China's top antitrust regulator has ordered 34 domestic technology companies to immediately change anti-competitive business practices.
The companies were reportedly sent notices Wednesday as part of the county's crackdown on monopolies and unfair business practices.
The State Administration for Market Regulation said it will continue efforts to eliminate abuses of information and market dominance in the sector.
The agency has summoned the leaders of large technology companies to a meeting this week. Executives from Baidu, JD.com, Tencent and ByteDance have been invited.
A four-month investigation of Alibaba's activities resulted in a record $2.8 billion fine against the e-commerce company for its alleged abuse of its market dominance.
The antitrust watchdog warned other tech companies to "heed Alibaba's example" and to immediately change practices such as forced exclusivity.

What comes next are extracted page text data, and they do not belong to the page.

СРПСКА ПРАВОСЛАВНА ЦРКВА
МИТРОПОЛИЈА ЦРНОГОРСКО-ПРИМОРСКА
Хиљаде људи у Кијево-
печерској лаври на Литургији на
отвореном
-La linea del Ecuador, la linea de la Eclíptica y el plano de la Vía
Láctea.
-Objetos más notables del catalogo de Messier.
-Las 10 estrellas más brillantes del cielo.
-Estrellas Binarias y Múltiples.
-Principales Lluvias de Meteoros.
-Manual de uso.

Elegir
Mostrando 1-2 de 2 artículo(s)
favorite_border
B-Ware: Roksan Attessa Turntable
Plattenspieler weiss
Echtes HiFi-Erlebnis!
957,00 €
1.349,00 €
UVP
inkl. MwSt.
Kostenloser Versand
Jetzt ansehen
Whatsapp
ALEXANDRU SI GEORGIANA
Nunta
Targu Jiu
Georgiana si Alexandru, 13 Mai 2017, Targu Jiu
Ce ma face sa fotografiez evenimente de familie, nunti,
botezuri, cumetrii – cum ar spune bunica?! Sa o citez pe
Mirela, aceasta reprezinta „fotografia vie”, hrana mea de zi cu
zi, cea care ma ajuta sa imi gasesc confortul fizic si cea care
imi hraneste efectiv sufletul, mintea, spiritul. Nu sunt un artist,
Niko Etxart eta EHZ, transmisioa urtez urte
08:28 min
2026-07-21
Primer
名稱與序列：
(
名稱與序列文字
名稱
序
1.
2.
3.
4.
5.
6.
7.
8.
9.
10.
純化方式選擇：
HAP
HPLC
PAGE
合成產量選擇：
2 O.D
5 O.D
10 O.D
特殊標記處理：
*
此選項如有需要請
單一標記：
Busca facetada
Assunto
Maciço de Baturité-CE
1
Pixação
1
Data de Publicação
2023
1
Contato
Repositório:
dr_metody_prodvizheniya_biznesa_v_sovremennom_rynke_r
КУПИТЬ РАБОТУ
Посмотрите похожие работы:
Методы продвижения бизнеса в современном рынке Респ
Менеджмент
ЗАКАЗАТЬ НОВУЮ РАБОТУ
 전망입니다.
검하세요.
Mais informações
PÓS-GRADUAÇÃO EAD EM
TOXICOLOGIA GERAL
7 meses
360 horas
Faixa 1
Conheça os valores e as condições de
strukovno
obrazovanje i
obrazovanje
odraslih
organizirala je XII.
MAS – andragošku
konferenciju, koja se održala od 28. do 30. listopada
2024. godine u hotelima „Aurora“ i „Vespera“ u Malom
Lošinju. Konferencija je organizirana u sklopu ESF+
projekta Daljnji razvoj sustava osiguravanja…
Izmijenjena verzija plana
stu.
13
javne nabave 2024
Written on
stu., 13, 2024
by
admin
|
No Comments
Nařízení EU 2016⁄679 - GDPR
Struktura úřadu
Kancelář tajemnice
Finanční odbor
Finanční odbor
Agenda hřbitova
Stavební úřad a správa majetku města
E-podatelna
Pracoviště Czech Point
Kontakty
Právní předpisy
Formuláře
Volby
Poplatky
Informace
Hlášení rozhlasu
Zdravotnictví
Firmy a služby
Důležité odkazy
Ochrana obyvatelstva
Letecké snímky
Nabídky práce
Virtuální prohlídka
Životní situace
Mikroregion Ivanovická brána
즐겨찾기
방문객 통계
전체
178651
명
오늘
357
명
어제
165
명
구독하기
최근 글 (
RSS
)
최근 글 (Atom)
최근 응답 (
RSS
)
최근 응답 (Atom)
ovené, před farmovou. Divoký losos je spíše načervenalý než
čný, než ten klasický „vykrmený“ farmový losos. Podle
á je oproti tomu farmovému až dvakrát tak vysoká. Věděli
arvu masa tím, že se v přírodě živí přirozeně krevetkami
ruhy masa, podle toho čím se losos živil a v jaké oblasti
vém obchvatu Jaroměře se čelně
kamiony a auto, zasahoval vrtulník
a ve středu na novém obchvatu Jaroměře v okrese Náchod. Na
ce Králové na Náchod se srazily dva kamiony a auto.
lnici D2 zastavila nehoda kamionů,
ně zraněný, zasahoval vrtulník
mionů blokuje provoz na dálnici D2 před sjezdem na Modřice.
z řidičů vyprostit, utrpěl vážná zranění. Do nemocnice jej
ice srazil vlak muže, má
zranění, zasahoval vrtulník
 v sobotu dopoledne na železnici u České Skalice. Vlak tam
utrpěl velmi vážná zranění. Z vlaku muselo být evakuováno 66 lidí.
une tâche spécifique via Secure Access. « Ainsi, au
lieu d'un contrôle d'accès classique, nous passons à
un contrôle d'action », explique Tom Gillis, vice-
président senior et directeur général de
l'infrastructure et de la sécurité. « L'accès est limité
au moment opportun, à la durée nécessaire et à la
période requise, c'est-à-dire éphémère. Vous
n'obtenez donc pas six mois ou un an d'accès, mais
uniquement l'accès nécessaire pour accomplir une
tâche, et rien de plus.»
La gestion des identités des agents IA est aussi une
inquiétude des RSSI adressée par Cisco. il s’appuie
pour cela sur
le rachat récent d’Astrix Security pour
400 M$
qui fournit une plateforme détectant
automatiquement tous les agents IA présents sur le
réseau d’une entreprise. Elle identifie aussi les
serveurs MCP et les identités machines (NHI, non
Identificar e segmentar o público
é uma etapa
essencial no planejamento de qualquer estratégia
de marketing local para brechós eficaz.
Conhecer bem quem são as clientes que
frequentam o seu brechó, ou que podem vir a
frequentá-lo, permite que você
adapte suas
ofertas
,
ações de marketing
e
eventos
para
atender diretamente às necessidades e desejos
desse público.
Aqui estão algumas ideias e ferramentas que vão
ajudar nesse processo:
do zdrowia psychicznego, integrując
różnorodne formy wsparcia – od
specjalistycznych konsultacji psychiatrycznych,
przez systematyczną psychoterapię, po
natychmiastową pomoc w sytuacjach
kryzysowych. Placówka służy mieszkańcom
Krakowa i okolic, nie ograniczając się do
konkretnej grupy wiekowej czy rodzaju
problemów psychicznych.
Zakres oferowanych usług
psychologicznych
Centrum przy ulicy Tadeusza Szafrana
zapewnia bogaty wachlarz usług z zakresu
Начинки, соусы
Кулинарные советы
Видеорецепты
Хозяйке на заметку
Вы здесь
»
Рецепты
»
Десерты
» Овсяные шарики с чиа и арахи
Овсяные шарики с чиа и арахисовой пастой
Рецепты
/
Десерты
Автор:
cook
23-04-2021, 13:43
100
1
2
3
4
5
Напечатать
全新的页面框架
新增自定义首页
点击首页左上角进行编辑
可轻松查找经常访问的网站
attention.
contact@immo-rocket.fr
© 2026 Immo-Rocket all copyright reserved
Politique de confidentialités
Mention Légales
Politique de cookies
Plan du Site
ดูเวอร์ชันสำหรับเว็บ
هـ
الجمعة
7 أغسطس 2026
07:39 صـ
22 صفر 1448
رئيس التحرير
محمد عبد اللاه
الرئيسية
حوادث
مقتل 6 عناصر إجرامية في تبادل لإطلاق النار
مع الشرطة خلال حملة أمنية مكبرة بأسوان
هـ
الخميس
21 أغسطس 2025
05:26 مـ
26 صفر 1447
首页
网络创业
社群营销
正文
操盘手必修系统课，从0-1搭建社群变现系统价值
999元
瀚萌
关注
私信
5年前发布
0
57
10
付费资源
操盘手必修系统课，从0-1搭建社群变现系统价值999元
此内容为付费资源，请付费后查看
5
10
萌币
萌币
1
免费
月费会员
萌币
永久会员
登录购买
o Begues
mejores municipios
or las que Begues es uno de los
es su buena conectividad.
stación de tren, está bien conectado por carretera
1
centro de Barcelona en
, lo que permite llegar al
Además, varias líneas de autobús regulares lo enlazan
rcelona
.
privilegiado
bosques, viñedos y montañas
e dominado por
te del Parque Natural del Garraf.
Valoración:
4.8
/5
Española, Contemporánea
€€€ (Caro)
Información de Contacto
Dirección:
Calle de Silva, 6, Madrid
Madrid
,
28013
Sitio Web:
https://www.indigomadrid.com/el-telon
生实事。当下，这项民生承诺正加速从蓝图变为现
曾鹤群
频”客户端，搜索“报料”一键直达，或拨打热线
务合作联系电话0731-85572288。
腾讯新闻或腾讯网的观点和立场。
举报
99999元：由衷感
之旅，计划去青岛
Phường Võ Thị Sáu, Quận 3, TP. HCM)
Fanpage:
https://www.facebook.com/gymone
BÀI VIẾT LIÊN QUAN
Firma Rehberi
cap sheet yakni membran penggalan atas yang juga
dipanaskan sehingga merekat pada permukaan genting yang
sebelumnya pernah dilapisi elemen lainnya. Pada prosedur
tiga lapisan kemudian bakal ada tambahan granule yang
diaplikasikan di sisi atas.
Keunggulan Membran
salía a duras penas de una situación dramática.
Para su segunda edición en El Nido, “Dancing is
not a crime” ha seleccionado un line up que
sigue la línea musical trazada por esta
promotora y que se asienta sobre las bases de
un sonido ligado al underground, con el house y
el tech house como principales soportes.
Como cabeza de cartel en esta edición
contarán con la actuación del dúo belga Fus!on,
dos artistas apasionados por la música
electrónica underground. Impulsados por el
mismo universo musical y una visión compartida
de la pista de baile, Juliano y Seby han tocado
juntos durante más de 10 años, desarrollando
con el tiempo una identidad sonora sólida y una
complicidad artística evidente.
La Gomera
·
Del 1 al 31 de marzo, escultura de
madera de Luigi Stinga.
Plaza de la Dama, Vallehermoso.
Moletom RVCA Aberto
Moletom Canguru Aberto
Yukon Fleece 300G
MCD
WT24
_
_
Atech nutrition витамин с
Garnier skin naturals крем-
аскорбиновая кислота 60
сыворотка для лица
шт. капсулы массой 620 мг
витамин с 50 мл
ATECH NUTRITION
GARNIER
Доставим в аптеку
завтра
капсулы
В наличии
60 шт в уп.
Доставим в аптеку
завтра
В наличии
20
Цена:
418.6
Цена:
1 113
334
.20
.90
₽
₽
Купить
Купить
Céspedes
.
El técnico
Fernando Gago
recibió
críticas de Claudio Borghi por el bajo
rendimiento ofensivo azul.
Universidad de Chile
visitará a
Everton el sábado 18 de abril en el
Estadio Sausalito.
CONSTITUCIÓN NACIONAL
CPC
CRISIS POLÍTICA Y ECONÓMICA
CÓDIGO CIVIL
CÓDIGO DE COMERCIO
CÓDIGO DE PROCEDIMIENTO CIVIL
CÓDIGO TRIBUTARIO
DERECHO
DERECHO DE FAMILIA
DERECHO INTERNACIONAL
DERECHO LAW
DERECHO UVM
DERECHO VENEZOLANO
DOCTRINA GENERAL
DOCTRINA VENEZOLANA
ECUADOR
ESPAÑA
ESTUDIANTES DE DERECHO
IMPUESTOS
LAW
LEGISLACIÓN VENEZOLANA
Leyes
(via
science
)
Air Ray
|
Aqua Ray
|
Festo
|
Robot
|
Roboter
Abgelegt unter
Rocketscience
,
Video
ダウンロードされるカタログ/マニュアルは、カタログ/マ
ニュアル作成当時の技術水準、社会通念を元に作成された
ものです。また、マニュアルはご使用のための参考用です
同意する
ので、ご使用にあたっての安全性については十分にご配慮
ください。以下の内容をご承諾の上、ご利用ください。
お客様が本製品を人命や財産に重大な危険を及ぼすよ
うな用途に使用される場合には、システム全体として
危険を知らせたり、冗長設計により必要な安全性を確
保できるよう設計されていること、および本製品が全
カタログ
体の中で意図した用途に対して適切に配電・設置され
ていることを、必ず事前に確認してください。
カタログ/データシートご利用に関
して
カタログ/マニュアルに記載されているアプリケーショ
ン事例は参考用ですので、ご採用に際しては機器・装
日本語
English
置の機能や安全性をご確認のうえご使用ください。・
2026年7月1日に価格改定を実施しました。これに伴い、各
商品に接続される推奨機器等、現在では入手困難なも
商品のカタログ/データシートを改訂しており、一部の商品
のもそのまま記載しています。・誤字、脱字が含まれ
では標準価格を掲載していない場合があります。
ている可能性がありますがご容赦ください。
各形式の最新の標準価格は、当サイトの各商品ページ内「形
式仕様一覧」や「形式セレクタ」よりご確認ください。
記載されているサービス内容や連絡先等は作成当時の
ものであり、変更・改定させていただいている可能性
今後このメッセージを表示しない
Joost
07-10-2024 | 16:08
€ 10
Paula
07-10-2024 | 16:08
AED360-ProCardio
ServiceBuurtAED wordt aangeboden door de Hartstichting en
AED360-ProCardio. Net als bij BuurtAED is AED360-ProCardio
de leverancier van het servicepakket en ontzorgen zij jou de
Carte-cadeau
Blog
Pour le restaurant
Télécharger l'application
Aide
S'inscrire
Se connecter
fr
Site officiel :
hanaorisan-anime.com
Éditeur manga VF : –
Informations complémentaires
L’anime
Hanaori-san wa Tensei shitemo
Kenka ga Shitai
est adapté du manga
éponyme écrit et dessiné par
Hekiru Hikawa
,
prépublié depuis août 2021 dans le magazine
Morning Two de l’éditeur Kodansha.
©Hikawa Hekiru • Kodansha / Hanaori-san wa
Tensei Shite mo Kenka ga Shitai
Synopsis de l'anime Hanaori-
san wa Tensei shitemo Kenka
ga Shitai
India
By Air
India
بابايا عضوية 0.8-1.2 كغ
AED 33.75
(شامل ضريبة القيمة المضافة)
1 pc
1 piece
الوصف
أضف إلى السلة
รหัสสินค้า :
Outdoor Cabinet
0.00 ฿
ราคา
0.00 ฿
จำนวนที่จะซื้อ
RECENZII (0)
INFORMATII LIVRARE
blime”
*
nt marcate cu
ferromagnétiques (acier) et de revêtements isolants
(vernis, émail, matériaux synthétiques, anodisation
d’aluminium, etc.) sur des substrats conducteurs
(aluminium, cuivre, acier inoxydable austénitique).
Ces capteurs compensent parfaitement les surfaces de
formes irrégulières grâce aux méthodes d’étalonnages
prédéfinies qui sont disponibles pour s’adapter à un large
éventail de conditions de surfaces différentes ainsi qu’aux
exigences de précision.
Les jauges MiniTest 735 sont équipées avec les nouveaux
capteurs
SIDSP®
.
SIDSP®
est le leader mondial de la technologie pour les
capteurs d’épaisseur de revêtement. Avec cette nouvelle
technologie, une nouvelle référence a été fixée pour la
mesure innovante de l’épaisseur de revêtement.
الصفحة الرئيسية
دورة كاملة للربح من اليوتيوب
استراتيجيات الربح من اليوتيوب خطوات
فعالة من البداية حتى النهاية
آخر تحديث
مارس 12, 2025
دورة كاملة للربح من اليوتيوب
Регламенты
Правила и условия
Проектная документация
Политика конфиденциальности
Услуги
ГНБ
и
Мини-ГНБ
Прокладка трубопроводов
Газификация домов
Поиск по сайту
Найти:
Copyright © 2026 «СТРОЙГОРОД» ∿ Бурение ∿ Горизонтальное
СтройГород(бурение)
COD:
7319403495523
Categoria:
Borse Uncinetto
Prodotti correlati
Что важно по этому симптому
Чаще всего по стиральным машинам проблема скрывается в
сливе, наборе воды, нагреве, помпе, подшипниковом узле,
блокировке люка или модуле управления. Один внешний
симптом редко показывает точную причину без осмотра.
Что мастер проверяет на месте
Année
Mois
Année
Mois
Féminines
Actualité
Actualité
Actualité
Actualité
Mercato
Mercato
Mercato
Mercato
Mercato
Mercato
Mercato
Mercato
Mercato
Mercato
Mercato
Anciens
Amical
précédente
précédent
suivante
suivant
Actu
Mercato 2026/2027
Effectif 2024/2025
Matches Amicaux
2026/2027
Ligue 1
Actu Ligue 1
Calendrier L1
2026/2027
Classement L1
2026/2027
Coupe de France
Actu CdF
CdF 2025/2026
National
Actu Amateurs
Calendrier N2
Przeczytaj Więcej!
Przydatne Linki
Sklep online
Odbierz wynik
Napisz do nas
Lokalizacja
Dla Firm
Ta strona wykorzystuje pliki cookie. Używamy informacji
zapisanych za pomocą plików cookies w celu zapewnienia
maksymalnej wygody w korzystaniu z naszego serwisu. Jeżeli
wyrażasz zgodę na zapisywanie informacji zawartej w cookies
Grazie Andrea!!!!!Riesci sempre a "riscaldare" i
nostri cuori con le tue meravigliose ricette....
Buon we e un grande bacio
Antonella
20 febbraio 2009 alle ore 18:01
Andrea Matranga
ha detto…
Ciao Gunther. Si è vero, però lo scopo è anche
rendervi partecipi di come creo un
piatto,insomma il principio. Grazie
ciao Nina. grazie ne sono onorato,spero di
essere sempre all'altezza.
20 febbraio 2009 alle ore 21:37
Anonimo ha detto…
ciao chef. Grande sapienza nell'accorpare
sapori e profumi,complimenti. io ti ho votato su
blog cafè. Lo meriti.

Alibaba has committed to following the regulator's recommendations. The company said it would be implementing remedies. Alibaba's share price has gained around 7% since the start of the week.
Shares of the companies invited to the meeting have not fared well, however. Shares of Meituan and Tencent Holdings all extended losses after the administrator issued its standing orders for reform. As of Tuesday's close, Tencent gave up early gains and finished slightly down while Meituan ended the day with a 3% slide.
Analysts said the investigation into Alibaba was the start of its campaign to curb the power of China's largest technology companies. The administrator is expected to inspect the operations of the 34 companies.
The agency said it expected all of the companies to commit to following the country's rules and laws as they are written.
"This is positive because the administrator is giving the platforms one month to review their practices, rather than dish out fines and penalties without warning," analysts at Bloomberg Intelligence said.